This is the second Challenge Problem I’ve made up.
Prove that $\displaystyle n^{4k}+4m^4$ is not prime for all positive integers $\displaystyle n,\,k,\,m$ with $\displaystyle m>1.$
NCA's identity has a name, its called Sophie Germain's Identity.
For real $\displaystyle m$ and $\displaystyle n$ and integer $\displaystyle k$:
$\displaystyle n^{4k}+4m^4=|n|^{4k}+4|m|^4$
So the restriction to positive integers for $\displaystyle n$ and $\displaystyle m$ is unnecessary.
Also if $\displaystyle m=0$ we have $\displaystyle n^{4k}+4m^4=n^{4k}$ which can never be prime for any integer $\displaystyle n$ (including $\displaystyle 0$).
So the problem can be rewordrd to for all positive integers $\displaystyle k$ and integers $\displaystyle n,m$ show that
$\displaystyle n^{4k}+4m^4$
is never prime.
(we may have to be explicit about what we want $\displaystyle 0^0$ to mean here or exclude the case where one or both of $\displaystyle n$ and $\displaystyle m$ are zero and $\displaystyle k$ is zero)
CB
That’s a very good point.
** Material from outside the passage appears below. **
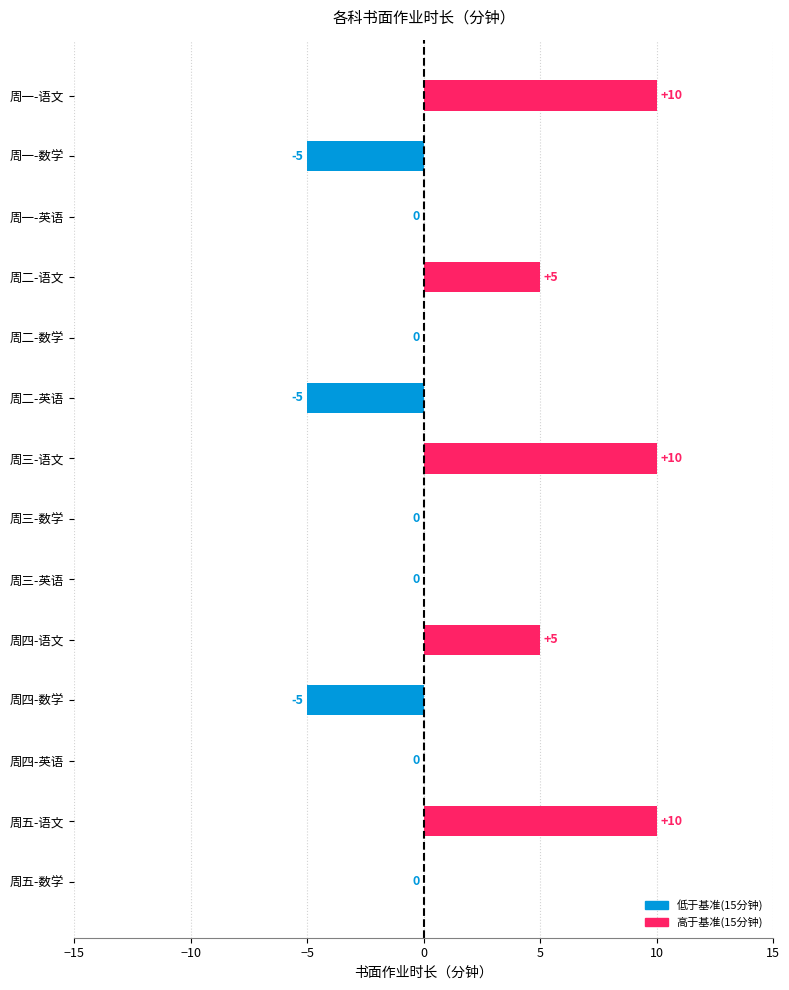

Are the bars grouped side by side (vs. stacked)?

No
However, the condition $\displaystyle m>1$ (or $\displaystyle |m|>1$ if you like) is absolutely vital, otherwise you could find a counterexample as NonCommAlg pointed out.
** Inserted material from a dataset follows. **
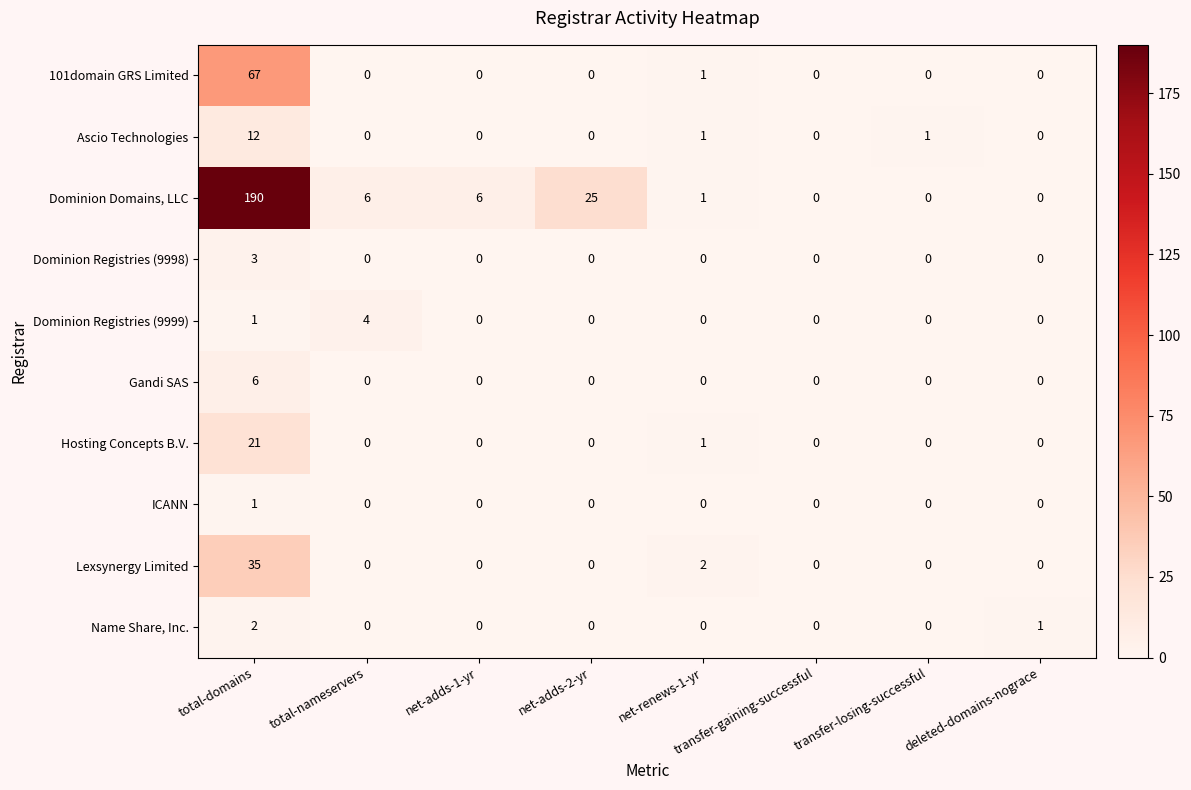

List the series in order of their peak value, lowest first.

ICANN, Name Share, Inc., Dominion Registries (9998), Dominion Registries (9999), Gandi SAS, Ascio Technologies, Hosting Concepts B.V., Lexsynergy Limited, 101domain GRS Limited, Dominion Domains, LLC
The way I originally did it was to factorize $\displaystyle n^{4k}+4m^4$ as $\displaystyle \left(n^{2k}+2mn^k+2m^2\right)\left(n^{2k}-2mn^k+2m^2\right)$ instead of writing the factors the way NonCommAlg did – and then it isn’t so clear that both factors are actually greater than 1. (One of them certainly is, but the other is iffy.) I then proceeded by considering the expressions $\displaystyle n^{2k}\pm2mn^k+2m^2-1$ as quadratics in $\displaystyle n^k.$ Their determinant is $\displaystyle 4m^2-8m^2+4=4(1-m^2)$ and the vital condition $\displaystyle m>1$ ensures that the determinant is negative and therefore that the expressions are positive.